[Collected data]

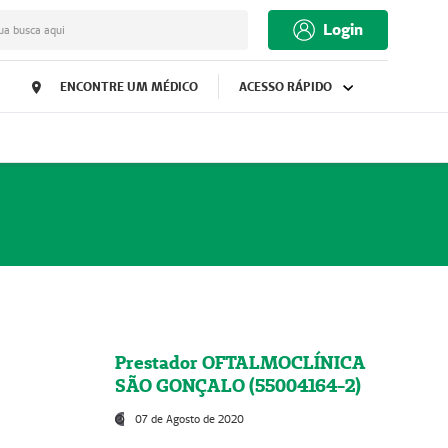
Login
ua busca aqui
ENCONTRE UM MÉDICO
ACESSO RÁPIDO
Prestador OFTALMOCLÍNICA
SÃO GONÇALO (55004164-2)
07 de Agosto de 2020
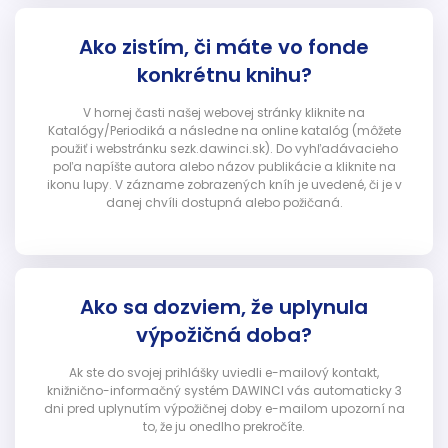
Ako zistím, či máte vo fonde
konkrétnu knihu?
V hornej časti našej webovej stránky kliknite na
Katalógy/Periodiká a následne na online katalóg (môžete
použiť i webstránku sezk.dawinci.sk). Do vyhľadávacieho
poľa napíšte autora alebo názov publikácie a kliknite na
ikonu lupy. V zázname zobrazených kníh je uvedené, či je v
danej chvíli dostupná alebo požičaná.
Ako sa dozviem, že uplynula
výpožičná doba?
Ak ste do svojej prihlášky uviedli e-mailový kontakt,
knižnično-informačný systém DAWINCI vás automaticky 3
dni pred uplynutím výpožičnej doby e-mailom upozorní na
to, že ju onedlho prekročíte.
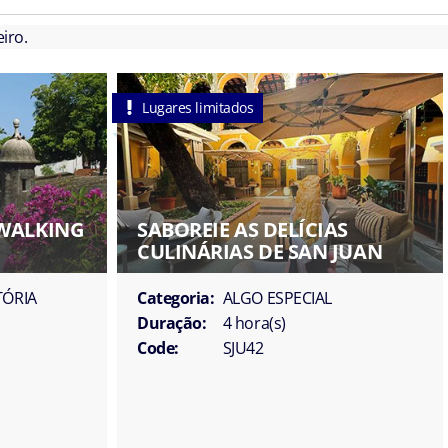
iro.
Lugares limitados
 WALKING
SABOREIE AS DELÍCIAS
CULINÁRIAS DE SAN JUAN
TÓRIA
Categoria:
ALGO ESPECIAL
Duração:
4 hora(s)
Code:
SJU42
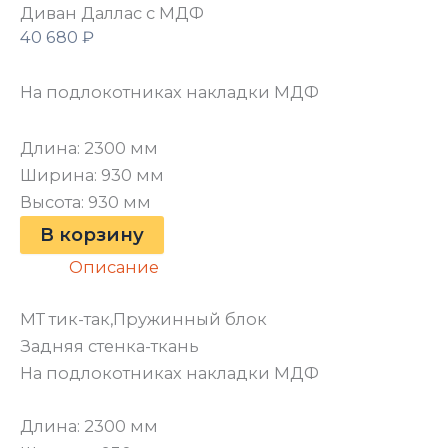
Диван Даллас с МДФ
40 680
₽
На подлокотниках накладки МДФ
Длина: 2300 мм
Ширина: 930 мм
Высота: 930 мм
В корзину
Описание
МТ тик-так,Пружинный блок
Задняя стенка-ткань
На подлокотниках накладки МДФ
Длина: 2300 мм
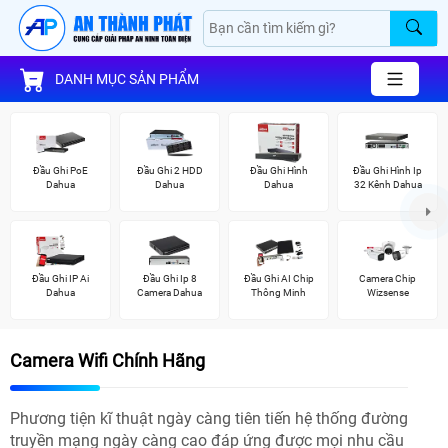
DANH MỤC SẢN PHẨM
Đầu Ghi PoE
Đầu Ghi 2 HDD
Đầu Ghi Hình
Đầu Ghi Hình Ip
Dahua
Dahua
Dahua
32 Kênh Dahua
Đầu Ghi IP Ai
Đầu Ghi Ip 8
Đầu Ghi AI Chip
Camera Chip
Dahua
Camera Dahua
Thông Minh
Wizsense
Camera Wifi Chính Hãng
Phương tiện kĩ thuật ngày càng tiên tiến hệ thống đường
truyền mạng ngày càng cao đáp ứng được mọi nhu cầu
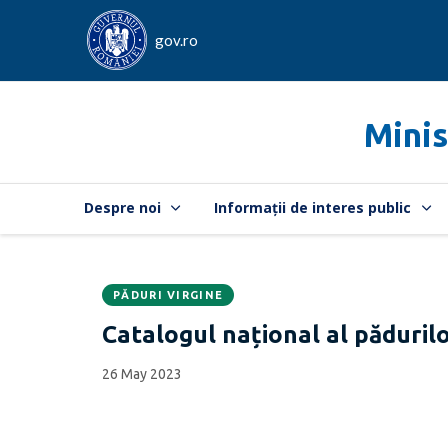
gov.ro
Minis
Despre noi
Informații de interes public
PĂDURI VIRGINE
Data
CATEGORIA:
Catalogul național al pădurilor
publicării:
26 May 2023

◆ **ABOUT THIS TASK**:
Rewrite the entries above, replacing every "Dahua" with "Hikvision" and keeping everything else unchanged. Leave the pictures out of your answer.

◆ **TASK SOLUTION**:
Login
ua busca aqui
ENCONTRE UM MÉDICO
ACESSO RÁPIDO
Prestador OFTALMOCLÍNICA
SÃO GONÇALO (55004164-2)
07 de Agosto de 2020
Ako zistím, či máte vo fonde
konkrétnu knihu?
V hornej časti našej webovej stránky kliknite na
Katalógy/Periodiká a následne na online katalóg (môžete
použiť i webstránku sezk.dawinci.sk). Do vyhľadávacieho
poľa napíšte autora alebo názov publikácie a kliknite na
ikonu lupy. V zázname zobrazených kníh je uvedené, či je v
danej chvíli dostupná alebo požičaná.
Ako sa dozviem, že uplynula
výpožičná doba?
Ak ste do svojej prihlášky uviedli e-mailový kontakt,
knižnično-informačný systém DAWINCI vás automaticky 3
dni pred uplynutím výpožičnej doby e-mailom upozorní na
to, že ju onedlho prekročíte.
iro.
Lugares limitados
 WALKING
SABOREIE AS DELÍCIAS
CULINÁRIAS DE SAN JUAN
TÓRIA
Categoria:
ALGO ESPECIAL
Duração:
4 hora(s)
Code:
SJU42
Диван Даллас с МДФ
40 680
₽
На подлокотниках накладки МДФ
Длина: 2300 мм
Ширина: 930 мм
Высота: 930 мм
В корзину
Описание
МТ тик-так,Пружинный блок
Задняя стенка-ткань
На подлокотниках накладки МДФ
Длина: 2300 мм
DANH MỤC SẢN PHẨM
Đầu Ghi PoE
Đầu Ghi 2 HDD
Đầu Ghi Hình
Đầu Ghi Hình Ip
Hikvision
Hikvision
Hikvision
32 Kênh Hikvision
Đầu Ghi IP Ai
Đầu Ghi Ip 8
Đầu Ghi AI Chip
Camera Chip
Hikvision
Camera Hikvision
Thông Minh
Wizsense
Camera Wifi Chính Hãng
Phương tiện kĩ thuật ngày càng tiên tiến hệ thống đường
truyền mạng ngày càng cao đáp ứng được mọi nhu cầu
gov.ro
Minis
Despre noi
Informații de interes public
PĂDURI VIRGINE
Data
CATEGORIA:
Catalogul național al pădurilor
publicării:
26 May 2023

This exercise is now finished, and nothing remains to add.